For Max Carter, the vice chairman for 20th and 21st century art at Christie's, "our market is very much defined, certainly now, by supply more than demand."

"And this season, we happen to have all of the great estate material, all the great discretionary sales, and we feel very optimistic," Carter said.

Sotheby's is hoping to make a tidy profit from the sale of private collections, like that of Sydell Miller, a beauty industry mogul who died this year and whose Florida home reputedly looked like a museum.

Also read: Mysterious diamond-laden necklace fetches $4.8 million in Geneva auction

The auction house is hoping the collection will generate $170-205 million in sales, including one of Claude Monet's celebrated paintings of "Water Lilies" ("Nympheas"), which is expected to rake in more than $60 million alone.

Sotheby's, owned by French-Israeli billionaire Patrick Drahi, is also selling a series of 31 crayon drawings done by Haring in the 1980s in blank advertising spaces in the New York City subway system. 

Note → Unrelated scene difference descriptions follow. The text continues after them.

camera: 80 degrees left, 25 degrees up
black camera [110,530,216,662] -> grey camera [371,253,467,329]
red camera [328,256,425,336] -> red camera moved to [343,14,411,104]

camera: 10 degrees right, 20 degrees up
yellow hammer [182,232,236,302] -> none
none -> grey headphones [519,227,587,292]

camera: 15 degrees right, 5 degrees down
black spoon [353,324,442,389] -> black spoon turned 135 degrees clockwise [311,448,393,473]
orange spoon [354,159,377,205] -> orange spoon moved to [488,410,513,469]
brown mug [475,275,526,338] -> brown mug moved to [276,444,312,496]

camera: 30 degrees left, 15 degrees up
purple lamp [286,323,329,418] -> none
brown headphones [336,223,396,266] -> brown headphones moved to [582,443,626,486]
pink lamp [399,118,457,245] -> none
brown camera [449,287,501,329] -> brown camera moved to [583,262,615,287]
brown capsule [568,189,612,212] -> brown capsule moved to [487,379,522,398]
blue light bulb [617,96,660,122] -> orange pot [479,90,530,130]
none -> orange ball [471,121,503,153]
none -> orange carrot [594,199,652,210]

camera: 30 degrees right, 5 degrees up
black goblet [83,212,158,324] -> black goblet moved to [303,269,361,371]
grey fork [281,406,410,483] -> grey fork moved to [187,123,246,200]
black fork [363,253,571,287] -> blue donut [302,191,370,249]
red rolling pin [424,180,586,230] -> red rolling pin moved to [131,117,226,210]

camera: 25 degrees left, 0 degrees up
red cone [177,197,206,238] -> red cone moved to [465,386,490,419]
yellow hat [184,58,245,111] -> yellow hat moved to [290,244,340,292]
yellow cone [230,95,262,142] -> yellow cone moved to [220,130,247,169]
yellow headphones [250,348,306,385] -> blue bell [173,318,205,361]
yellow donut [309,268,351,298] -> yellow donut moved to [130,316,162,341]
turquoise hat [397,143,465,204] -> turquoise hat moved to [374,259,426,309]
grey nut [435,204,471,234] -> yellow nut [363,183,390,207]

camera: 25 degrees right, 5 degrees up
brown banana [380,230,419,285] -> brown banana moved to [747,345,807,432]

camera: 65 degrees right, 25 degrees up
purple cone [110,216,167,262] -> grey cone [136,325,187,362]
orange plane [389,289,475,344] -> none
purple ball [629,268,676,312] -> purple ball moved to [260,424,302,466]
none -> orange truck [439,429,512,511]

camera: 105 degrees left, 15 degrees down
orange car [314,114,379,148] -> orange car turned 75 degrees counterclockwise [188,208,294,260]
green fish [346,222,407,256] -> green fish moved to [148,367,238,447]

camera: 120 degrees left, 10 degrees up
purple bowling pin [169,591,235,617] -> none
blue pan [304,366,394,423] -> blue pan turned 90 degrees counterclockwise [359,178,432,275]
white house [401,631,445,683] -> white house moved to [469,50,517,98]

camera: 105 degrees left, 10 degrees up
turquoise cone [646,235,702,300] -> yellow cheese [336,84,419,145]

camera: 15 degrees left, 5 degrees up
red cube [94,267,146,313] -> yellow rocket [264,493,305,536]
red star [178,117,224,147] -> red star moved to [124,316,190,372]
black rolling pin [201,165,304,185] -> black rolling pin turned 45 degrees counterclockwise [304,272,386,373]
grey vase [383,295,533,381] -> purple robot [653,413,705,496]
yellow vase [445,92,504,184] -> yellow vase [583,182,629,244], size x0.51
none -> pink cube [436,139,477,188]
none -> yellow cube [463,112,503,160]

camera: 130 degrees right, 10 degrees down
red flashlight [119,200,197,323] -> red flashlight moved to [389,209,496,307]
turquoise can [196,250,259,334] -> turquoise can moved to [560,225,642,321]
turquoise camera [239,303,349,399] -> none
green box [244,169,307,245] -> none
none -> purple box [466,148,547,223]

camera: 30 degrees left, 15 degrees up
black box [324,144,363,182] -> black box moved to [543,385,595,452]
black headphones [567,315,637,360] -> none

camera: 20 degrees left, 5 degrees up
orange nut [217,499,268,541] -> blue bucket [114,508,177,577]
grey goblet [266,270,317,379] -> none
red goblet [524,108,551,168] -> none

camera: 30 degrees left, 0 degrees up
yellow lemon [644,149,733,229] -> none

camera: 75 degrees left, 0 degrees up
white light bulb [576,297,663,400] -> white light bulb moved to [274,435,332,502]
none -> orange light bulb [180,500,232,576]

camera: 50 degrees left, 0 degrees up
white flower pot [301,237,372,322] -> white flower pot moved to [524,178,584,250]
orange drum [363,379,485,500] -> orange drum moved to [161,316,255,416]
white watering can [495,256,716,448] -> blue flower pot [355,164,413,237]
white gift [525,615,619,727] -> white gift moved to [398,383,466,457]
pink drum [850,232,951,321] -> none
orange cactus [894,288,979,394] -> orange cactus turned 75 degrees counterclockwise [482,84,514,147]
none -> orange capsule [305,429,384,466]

And one of the highlights of the week will be a fresh banana taped to a wall, a provocative work by Italian artist Maurizio Cattelan. 

The debut of "Comedian" at Art Basel Miami Beach in 2019 sparked controversy. This is its third iteration—the first two were eaten, according to Sotheby's website.

This time, the auction house believes the work, a commentary on what qualifies as art, could go for $1-1.5 million. The buyer will receive a certificate of authenticity and instructions about how to replace the fruit when it goes bad.